Dava konusu Yönetmeliğin 13. ve 14. Maddelerinde proje okullarına atanacak öğretmen ve yöneticilere ilişkin atama usulüne yer verilmiştir. Hükümler aynen;

Öğretmen atama

MADDE 13 – (1) Bu Yönetmelikte aranan şartları taşıyan öğretmenler arasından eğitim kurumunun bağlı bulunduğu genel müdürlüğün inhası, İnsan Kaynakları Genel Müdürlüğünün teklifi ve Bakanın onayı ile dört yıllığına atama yapılır. Eğitim kurumunun bağlı bulunduğu genel müdürlükçe belirlenen kriterlere göre görevinde başarı gösteren öğretmenlerin görev süresi ilk atamadaki usulle dört yıl daha uzatılabilir.

 (2) Proje okullarına 2547 sayılı Yükseköğretim Kanununun 38 inci maddesine göre öğretim elemanları ders vermek üzere görevlendirilebilir. Görevlendirilecek öğretim elemanlarında bu Yönetmelikte belirtilen şartlar aranmaz.

Yöneticiliğe görevlendirme

MADDE 14 – (1) Bu Yönetmelikte aranan şartları taşıyan yöneticiler arasından eğitim kurumunun bağlı bulunduğu genel müdürlüğün inhası, İnsan Kaynakları Genel Müdürlüğünün teklifi ve Bakanın onayı ile dört yıllığına görevlendirme yapılır. Eğitim kurumunun bağlı bulunduğu genel müdürlükçe belirlenen kriterlere göre görevinde başarı gösterenlerin görev süresi ilk görevlendirmedeki usulle dört yıl daha uzatılabilir.

(2) Proje okullarına en az doktora düzeyine sahip olmak kaydıyla 2547 sayılı Yükseköğretim Kanununun 38 inci maddesine göre öğretim üyeleri yönetici olarak görevlendirilebilir. Görevlendirilecek öğretim üyelerinde bu Yönetmelikte belirtilen şartlar aranmaz.

şeklinde düzenlenmiştir.

Söze konu hükme göre öğretmen ve yönetici atamalarının, genel müdürlüğün inhası, İnsan Kaynakları Genel Müdürlüğünün teklifi ve Bakanın onayı ile yapılması öngörülmüş ve görev süresinin uzatılması da aynı usullere bağlanmıştır.
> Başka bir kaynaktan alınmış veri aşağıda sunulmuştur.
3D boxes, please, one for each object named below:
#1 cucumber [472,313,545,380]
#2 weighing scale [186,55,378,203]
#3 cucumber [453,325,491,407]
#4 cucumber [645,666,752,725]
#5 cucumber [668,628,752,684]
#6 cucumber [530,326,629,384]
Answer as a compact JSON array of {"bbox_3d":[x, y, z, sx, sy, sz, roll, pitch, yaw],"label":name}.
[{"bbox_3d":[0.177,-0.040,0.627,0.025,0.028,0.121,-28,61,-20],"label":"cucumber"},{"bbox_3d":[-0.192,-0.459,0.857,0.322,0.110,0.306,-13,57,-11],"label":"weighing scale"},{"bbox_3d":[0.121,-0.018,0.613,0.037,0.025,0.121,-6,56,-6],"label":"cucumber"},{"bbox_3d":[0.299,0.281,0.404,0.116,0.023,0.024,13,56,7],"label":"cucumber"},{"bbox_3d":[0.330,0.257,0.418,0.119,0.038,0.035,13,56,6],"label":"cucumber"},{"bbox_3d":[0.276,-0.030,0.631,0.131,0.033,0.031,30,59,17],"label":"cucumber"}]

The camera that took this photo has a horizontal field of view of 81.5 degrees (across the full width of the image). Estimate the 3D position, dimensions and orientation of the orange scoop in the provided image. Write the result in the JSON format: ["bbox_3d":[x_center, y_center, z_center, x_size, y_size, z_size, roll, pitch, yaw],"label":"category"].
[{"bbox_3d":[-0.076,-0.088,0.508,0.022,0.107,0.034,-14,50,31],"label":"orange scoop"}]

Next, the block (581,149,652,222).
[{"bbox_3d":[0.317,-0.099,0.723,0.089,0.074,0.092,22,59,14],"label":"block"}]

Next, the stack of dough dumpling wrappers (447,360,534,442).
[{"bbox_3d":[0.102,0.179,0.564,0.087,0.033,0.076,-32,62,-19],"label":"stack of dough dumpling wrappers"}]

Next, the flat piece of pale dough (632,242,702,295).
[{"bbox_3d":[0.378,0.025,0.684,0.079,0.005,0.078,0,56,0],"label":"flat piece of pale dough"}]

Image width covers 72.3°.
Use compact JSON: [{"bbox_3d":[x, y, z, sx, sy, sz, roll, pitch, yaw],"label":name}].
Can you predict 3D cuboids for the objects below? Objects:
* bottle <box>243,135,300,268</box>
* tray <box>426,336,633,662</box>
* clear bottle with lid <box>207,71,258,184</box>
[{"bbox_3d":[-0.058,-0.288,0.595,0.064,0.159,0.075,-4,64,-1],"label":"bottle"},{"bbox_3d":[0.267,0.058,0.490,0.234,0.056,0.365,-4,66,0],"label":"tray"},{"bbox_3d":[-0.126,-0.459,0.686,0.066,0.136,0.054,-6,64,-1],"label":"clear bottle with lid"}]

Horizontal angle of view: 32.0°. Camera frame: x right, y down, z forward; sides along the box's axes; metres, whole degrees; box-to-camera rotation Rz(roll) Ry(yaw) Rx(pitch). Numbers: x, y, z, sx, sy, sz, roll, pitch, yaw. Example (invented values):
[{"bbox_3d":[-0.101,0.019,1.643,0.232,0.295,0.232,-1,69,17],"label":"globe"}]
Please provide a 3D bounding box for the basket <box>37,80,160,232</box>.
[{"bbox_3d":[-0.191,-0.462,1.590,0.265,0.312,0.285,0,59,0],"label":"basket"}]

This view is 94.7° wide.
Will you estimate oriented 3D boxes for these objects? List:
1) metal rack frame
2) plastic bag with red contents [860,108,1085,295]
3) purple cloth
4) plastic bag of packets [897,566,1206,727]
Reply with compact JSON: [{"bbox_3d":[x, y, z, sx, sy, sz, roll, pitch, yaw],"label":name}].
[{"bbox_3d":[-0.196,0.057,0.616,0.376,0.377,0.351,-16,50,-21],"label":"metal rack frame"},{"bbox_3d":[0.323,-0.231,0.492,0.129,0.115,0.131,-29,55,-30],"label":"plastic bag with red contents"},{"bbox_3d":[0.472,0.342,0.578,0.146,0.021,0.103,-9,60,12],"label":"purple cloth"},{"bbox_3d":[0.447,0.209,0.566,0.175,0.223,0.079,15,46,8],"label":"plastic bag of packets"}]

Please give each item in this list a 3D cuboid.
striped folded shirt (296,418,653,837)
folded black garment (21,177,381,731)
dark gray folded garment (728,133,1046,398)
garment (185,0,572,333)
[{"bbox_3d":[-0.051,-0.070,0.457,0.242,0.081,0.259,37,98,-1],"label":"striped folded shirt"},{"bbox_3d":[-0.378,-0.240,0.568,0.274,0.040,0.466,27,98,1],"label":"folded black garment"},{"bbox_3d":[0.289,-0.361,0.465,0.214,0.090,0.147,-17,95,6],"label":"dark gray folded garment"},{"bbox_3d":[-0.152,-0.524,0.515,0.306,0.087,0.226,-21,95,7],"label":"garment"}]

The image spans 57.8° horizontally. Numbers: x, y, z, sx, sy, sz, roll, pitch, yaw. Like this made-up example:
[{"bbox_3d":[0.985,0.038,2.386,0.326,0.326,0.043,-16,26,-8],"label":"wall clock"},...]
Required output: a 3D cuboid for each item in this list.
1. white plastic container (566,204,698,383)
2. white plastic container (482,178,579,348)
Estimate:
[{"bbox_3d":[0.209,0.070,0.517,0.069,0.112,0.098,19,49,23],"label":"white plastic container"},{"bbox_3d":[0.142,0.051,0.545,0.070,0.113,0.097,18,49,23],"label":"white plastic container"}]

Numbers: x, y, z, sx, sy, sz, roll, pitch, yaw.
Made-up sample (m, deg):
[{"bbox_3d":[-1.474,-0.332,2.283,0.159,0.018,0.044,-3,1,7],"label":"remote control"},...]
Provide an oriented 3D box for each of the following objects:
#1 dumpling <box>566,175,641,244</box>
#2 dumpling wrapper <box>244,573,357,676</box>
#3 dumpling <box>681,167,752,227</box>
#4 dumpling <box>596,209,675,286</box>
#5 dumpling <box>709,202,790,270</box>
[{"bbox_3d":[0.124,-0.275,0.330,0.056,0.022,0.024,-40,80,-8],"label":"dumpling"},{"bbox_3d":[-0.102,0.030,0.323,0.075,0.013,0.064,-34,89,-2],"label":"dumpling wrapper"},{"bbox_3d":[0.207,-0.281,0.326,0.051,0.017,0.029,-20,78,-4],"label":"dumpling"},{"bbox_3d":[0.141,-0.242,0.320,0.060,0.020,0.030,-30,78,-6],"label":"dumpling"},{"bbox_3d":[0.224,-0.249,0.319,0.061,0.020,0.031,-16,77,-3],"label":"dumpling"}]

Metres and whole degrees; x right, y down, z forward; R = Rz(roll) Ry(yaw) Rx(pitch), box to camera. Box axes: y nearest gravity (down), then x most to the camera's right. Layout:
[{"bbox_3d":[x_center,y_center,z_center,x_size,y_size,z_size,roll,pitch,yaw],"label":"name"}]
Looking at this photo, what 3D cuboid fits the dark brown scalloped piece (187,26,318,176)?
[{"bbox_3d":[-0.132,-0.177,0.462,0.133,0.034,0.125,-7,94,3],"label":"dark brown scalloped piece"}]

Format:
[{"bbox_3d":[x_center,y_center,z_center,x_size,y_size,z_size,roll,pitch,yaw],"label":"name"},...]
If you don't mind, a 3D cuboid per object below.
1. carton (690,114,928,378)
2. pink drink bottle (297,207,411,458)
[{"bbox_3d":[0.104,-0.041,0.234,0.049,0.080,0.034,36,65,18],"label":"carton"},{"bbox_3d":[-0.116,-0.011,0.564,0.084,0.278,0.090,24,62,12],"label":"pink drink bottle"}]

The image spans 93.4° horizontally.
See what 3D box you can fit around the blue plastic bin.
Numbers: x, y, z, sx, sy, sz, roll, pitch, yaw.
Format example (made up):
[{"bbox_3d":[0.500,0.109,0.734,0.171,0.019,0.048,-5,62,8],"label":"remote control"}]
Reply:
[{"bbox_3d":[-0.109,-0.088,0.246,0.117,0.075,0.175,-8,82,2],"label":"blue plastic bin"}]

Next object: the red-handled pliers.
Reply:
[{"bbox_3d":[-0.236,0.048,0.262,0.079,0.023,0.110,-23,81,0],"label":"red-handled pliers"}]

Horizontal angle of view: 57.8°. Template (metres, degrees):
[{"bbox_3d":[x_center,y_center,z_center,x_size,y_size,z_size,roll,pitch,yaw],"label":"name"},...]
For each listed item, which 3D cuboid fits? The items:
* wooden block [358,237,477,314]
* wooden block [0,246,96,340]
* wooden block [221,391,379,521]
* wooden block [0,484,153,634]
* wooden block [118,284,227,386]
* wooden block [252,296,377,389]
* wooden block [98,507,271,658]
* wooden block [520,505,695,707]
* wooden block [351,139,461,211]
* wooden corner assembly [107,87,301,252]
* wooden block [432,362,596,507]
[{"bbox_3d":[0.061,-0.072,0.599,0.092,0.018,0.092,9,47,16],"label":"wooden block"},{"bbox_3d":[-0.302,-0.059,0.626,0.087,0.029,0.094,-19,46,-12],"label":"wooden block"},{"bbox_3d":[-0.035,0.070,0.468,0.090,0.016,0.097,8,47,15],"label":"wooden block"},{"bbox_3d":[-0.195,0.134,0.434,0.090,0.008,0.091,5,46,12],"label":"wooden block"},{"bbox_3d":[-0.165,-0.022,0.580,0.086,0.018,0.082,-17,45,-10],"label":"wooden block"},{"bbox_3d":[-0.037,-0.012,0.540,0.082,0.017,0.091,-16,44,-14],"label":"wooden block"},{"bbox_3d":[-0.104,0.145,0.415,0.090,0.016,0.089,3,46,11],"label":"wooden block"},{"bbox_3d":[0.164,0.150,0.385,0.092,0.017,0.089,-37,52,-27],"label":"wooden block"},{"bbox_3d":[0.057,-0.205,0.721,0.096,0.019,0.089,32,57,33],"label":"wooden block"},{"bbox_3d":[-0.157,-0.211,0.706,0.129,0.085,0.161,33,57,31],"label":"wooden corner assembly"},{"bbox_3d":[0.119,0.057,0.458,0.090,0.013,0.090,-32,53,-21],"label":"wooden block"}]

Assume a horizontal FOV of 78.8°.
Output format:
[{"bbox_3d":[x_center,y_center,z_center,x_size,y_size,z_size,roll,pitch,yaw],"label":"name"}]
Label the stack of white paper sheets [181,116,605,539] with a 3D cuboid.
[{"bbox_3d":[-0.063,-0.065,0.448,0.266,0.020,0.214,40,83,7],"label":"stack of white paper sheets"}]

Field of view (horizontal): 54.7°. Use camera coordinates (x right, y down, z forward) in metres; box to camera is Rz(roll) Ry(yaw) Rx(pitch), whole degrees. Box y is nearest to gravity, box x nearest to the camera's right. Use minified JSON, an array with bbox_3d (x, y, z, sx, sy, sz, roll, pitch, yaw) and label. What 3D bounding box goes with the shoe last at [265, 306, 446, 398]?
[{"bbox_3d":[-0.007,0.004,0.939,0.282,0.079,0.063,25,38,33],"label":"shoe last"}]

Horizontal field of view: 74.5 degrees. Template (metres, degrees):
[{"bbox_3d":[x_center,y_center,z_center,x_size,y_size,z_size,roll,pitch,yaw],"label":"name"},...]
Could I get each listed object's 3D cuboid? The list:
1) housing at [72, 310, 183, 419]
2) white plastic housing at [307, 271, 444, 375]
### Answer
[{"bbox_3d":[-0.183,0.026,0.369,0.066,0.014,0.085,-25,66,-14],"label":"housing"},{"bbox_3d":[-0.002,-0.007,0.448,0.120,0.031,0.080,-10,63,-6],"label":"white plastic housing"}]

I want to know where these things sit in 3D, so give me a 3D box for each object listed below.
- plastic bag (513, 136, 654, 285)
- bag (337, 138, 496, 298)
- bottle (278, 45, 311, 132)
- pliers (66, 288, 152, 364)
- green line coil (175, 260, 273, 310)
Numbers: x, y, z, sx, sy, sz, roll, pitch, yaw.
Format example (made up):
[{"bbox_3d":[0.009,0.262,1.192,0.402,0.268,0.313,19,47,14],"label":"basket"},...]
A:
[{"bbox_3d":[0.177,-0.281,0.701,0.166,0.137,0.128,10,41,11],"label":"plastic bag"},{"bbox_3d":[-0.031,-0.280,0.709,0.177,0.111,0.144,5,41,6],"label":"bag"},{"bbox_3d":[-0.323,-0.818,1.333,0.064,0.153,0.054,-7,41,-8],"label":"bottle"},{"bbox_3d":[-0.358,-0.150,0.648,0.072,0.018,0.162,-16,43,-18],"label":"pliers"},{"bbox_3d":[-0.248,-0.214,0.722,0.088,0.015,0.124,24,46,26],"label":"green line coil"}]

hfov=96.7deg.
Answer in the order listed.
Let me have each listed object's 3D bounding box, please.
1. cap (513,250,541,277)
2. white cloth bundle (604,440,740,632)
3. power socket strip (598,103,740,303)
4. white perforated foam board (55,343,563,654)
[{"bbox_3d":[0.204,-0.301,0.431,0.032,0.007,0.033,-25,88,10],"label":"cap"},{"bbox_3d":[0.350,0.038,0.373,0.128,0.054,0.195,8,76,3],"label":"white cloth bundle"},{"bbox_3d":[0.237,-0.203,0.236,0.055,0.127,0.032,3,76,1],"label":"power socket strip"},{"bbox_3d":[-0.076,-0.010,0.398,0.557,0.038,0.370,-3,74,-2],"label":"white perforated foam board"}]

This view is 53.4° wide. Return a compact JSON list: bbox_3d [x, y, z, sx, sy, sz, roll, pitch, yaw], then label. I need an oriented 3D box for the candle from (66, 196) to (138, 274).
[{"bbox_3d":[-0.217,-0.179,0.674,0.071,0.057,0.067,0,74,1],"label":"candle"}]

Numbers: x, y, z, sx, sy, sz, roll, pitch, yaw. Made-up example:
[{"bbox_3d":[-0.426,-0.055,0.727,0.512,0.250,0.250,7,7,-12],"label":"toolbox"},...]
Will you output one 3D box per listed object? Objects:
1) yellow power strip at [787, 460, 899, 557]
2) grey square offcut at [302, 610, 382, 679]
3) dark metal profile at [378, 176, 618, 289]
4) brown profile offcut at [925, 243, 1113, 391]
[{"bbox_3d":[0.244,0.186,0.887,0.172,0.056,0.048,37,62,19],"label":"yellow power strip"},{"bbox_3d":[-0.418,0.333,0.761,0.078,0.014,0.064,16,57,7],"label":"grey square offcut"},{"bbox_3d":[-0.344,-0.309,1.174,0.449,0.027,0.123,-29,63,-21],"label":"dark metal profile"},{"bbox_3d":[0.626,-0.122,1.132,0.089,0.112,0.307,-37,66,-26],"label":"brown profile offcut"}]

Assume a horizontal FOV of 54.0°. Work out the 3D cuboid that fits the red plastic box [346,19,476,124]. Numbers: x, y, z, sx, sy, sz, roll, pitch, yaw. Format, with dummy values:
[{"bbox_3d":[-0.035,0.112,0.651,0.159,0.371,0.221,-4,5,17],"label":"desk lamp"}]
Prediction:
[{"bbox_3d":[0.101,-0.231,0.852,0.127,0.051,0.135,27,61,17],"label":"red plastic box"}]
Görüleceği üzere düzenleme, tam bir “torpil” düzenin işleyebilmesine imkan sağlayan, hiçbir somut kriter öngörmeyen, duyuru yapmaya gerek görmeyen, başvuru kabul etmeyen yarışma sınavının olmadığı, memuriyet hukukun temeli kariyer ve liyakat ilkelerinin “yanından geçmeyen” bir atama usulü öngörmektedir.

Görev süresinin uzatılması konusunda da hüküm tam bir keyfiyet tanımaktadır. “Görevinde başarı gösterenler” şeklinde yer verilen kriterin hiçbir somut öngörüsü bulunmamaktadır. Başarılı ya da başarısız sayılmanın hiçbir objektif kriteri ifade edilmemiştir.

Diğer yandan 13. ve 14. Maddelerinin 2. Fıkralarında öğretim üyelerinin görevlendirilmelerinde ise genel özel şartlar dahi aranmamakta, somut ve elle tutulur hiçbir belirleme yapılmamaktadır.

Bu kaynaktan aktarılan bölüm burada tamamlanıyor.